## TASK DESCRIPTION
Give the stretch of material from its start through the line containing "Between 临江仙 十一月山茶" as a JSON list of strings, one string per line, leaving out blank lines.

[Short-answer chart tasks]
============================================================

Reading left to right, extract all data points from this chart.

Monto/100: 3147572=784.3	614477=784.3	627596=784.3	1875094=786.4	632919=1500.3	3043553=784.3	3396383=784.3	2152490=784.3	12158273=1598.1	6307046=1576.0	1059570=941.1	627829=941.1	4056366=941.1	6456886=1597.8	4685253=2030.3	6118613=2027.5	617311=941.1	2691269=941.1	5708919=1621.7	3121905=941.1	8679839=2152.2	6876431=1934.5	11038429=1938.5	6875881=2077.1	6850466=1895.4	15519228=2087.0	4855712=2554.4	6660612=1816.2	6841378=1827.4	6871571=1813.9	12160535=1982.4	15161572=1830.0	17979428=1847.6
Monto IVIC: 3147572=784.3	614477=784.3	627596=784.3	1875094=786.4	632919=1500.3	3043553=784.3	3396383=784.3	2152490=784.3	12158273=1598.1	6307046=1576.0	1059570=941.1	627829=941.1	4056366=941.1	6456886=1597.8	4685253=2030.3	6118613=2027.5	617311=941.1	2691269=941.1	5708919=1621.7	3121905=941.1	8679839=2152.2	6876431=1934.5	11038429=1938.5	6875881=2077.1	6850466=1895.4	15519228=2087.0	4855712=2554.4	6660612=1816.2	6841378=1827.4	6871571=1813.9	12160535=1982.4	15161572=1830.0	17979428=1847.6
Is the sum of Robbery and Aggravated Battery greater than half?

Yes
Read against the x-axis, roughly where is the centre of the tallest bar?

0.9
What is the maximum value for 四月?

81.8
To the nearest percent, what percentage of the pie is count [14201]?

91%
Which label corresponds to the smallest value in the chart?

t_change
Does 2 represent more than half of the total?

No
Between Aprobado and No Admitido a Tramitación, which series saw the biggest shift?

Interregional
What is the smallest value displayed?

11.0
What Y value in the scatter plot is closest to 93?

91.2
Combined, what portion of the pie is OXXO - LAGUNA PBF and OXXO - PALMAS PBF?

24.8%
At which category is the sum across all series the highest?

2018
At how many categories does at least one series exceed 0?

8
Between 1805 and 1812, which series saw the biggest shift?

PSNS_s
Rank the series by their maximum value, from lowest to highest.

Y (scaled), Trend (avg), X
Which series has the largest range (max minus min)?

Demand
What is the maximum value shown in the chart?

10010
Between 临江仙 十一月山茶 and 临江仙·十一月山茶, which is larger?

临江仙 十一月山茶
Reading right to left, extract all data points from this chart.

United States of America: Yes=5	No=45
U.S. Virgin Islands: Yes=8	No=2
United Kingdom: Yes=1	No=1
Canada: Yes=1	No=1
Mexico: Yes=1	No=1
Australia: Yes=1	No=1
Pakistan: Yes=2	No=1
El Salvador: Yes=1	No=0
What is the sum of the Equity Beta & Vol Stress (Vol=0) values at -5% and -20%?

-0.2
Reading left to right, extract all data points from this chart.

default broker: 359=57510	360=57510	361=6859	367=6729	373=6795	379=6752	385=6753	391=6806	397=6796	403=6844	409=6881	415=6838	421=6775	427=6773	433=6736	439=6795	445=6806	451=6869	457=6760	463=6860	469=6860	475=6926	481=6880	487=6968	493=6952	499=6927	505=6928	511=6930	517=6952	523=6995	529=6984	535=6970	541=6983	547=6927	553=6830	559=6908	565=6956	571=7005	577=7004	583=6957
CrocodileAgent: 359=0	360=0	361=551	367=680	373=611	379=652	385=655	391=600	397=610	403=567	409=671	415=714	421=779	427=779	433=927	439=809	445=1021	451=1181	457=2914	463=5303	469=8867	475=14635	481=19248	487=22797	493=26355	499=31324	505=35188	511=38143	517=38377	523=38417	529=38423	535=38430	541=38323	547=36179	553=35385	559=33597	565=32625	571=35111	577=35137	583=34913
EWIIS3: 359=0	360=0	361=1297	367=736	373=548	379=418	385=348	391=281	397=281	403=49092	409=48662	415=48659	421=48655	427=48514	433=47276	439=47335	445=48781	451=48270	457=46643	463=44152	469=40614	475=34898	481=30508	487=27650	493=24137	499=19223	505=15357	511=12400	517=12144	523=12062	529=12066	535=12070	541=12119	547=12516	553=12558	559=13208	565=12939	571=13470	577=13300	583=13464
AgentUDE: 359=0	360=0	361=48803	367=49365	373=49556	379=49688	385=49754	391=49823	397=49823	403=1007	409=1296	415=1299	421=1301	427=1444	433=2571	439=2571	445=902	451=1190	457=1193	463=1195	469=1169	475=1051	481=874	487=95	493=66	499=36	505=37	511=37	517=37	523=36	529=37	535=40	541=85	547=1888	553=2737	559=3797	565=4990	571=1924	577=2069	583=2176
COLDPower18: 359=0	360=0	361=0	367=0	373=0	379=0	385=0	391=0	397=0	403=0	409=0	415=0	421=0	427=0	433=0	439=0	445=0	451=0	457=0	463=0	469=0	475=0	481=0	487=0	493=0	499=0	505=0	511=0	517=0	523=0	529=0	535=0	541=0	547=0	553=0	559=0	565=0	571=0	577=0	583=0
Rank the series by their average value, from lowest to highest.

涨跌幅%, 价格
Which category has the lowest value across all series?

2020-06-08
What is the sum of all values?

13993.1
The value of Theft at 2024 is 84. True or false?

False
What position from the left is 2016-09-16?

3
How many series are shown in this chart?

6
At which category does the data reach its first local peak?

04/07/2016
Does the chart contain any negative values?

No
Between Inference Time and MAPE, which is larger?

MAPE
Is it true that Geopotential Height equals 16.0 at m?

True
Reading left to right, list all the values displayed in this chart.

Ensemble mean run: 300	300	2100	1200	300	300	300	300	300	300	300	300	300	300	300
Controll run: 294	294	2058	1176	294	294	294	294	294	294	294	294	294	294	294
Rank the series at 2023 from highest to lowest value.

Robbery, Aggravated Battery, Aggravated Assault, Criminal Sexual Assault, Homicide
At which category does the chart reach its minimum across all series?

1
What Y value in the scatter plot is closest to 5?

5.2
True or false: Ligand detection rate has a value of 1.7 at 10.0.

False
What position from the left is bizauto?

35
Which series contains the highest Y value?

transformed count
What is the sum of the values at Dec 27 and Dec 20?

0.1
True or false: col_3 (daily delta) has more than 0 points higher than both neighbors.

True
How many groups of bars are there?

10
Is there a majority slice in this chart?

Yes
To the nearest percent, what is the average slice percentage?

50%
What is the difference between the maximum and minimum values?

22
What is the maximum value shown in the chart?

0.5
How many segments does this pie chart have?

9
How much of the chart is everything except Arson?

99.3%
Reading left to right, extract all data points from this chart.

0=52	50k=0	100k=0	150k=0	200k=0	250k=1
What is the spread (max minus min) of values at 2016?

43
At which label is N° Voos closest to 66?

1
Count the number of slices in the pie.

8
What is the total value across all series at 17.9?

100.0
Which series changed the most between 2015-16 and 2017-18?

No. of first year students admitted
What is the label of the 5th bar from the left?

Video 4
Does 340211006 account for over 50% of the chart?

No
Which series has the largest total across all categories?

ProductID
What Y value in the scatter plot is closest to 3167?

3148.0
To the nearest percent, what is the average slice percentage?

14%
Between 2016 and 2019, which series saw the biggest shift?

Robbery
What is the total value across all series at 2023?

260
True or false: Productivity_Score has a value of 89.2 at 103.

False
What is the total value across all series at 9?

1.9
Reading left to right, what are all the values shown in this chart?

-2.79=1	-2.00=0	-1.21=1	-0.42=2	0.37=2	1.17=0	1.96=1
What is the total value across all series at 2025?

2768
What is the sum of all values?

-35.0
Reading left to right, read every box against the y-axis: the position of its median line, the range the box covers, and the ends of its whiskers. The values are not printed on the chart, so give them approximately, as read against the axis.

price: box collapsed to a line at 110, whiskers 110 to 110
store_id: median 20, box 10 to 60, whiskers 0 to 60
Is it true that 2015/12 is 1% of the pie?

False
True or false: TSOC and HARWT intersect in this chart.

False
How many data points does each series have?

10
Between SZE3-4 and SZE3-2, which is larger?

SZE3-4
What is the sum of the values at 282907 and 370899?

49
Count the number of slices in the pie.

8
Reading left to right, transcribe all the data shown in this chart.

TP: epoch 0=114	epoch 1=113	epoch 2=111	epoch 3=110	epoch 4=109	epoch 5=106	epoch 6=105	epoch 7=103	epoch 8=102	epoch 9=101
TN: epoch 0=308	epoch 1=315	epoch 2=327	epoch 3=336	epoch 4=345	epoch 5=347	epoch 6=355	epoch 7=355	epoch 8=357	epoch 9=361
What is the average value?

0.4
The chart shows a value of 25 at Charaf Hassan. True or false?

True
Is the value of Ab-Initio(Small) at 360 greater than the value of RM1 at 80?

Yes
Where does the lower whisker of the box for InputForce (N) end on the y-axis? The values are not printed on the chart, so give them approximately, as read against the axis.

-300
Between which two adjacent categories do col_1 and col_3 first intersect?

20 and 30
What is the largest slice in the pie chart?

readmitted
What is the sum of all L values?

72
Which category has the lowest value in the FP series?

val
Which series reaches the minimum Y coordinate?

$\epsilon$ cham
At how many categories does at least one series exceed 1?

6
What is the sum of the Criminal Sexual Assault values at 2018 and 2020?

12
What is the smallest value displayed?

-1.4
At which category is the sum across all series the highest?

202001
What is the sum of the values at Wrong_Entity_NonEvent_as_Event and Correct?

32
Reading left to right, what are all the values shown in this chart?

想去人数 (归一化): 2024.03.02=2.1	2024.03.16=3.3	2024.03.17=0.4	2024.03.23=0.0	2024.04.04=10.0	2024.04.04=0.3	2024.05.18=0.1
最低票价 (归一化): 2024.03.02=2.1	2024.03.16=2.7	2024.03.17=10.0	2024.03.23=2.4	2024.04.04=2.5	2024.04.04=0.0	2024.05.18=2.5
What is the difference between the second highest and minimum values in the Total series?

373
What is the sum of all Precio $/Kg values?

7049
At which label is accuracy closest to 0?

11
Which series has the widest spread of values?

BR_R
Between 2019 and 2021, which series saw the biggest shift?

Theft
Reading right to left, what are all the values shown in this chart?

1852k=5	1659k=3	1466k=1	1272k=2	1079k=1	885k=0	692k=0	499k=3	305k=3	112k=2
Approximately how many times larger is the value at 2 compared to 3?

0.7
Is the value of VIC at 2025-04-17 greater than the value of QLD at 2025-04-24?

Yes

============================================================

## RESPONSE FOR THIS EXERCISE
[
  "Reading left to right, extract all data points from this chart.",
  "Monto/100: 3147572=784.3\t614477=784.3\t627596=784.3\t1875094=786.4\t632919=1500.3\t3043553=784.3\t3396383=784.3\t2152490=784.3\t12158273=1598.1\t6307046=1576.0\t1059570=941.1\t627829=941.1\t4056366=941.1\t6456886=1597.8\t4685253=2030.3\t6118613=2027.5\t617311=941.1\t2691269=941.1\t5708919=1621.7\t3121905=941.1\t8679839=2152.2\t6876431=1934.5\t11038429=1938.5\t6875881=2077.1\t6850466=1895.4\t15519228=2087.0\t4855712=2554.4\t6660612=1816.2\t6841378=1827.4\t6871571=1813.9\t12160535=1982.4\t15161572=1830.0\t17979428=1847.6",
  "Monto IVIC: 3147572=784.3\t614477=784.3\t627596=784.3\t1875094=786.4\t632919=1500.3\t3043553=784.3\t3396383=784.3\t2152490=784.3\t12158273=1598.1\t6307046=1576.0\t1059570=941.1\t627829=941.1\t4056366=941.1\t6456886=1597.8\t4685253=2030.3\t6118613=2027.5\t617311=941.1\t2691269=941.1\t5708919=1621.7\t3121905=941.1\t8679839=2152.2\t6876431=1934.5\t11038429=1938.5\t6875881=2077.1\t6850466=1895.4\t15519228=2087.0\t4855712=2554.4\t6660612=1816.2\t6841378=1827.4\t6871571=1813.9\t12160535=1982.4\t15161572=1830.0\t17979428=1847.6",
  "Is the sum of Robbery and Aggravated Battery greater than half?",
  "Yes",
  "Read against the x-axis, roughly where is the centre of the tallest bar?",
  "0.9",
  "What is the maximum value for 四月?",
  "81.8",
  "To the nearest percent, what percentage of the pie is count [14201]?",
  "91%",
  "Which label corresponds to the smallest value in the chart?",
  "t_change",
  "Does 2 represent more than half of the total?",
  "No",
  "Between Aprobado and No Admitido a Tramitación, which series saw the biggest shift?",
  "Interregional",
  "What is the smallest value displayed?",
  "11.0",
  "What Y value in the scatter plot is closest to 93?",
  "91.2",
  "Combined, what portion of the pie is OXXO - LAGUNA PBF and OXXO - PALMAS PBF?",
  "24.8%",
  "At which category is the sum across all series the highest?",
  "2018",
  "At how many categories does at least one series exceed 0?",
  "8",
  "Between 1805 and 1812, which series saw the biggest shift?",
  "PSNS_s",
  "Rank the series by their maximum value, from lowest to highest.",
  "Y (scaled), Trend (avg), X",
  "Which series has the largest range (max minus min)?",
  "Demand",
  "What is the maximum value shown in the chart?",
  "10010",
  "Between 临江仙 十一月山茶 and 临江仙·十一月山茶, which is larger?"
]